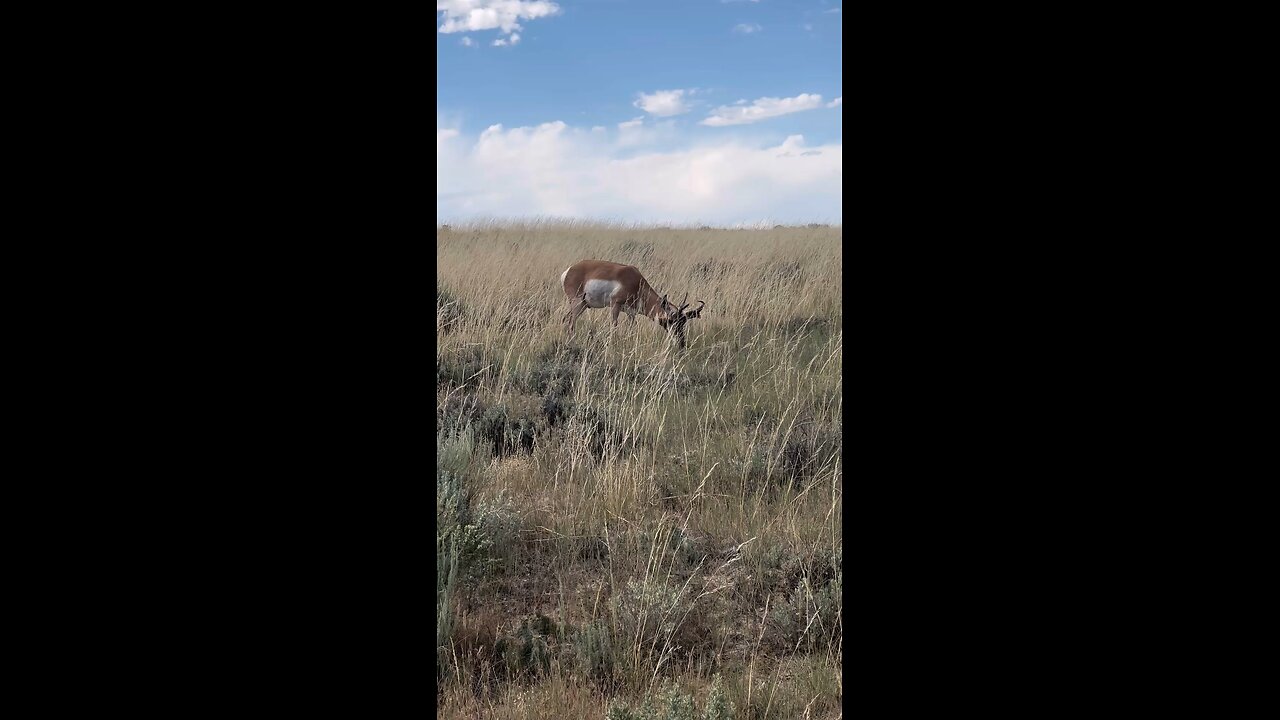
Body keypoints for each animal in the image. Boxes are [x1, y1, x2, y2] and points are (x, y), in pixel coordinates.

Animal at [560, 258, 706, 348]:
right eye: (671, 321)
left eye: (683, 323)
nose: (681, 344)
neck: (636, 282)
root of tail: (570, 269)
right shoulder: (615, 305)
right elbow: (614, 326)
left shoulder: (631, 313)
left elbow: (632, 329)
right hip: (578, 303)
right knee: (570, 321)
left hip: (583, 305)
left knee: (566, 319)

-----

**INSTRUCTIONS TO FOLLOW**: Exactly reproduce the lines that run from the line with "left elbow: (632, 329)" through the last line of the records, inclusive.

**EXERCISE ANSWER**:
left elbow: (632, 329)
right hip: (578, 303)
right knee: (570, 321)
left hip: (583, 305)
left knee: (566, 319)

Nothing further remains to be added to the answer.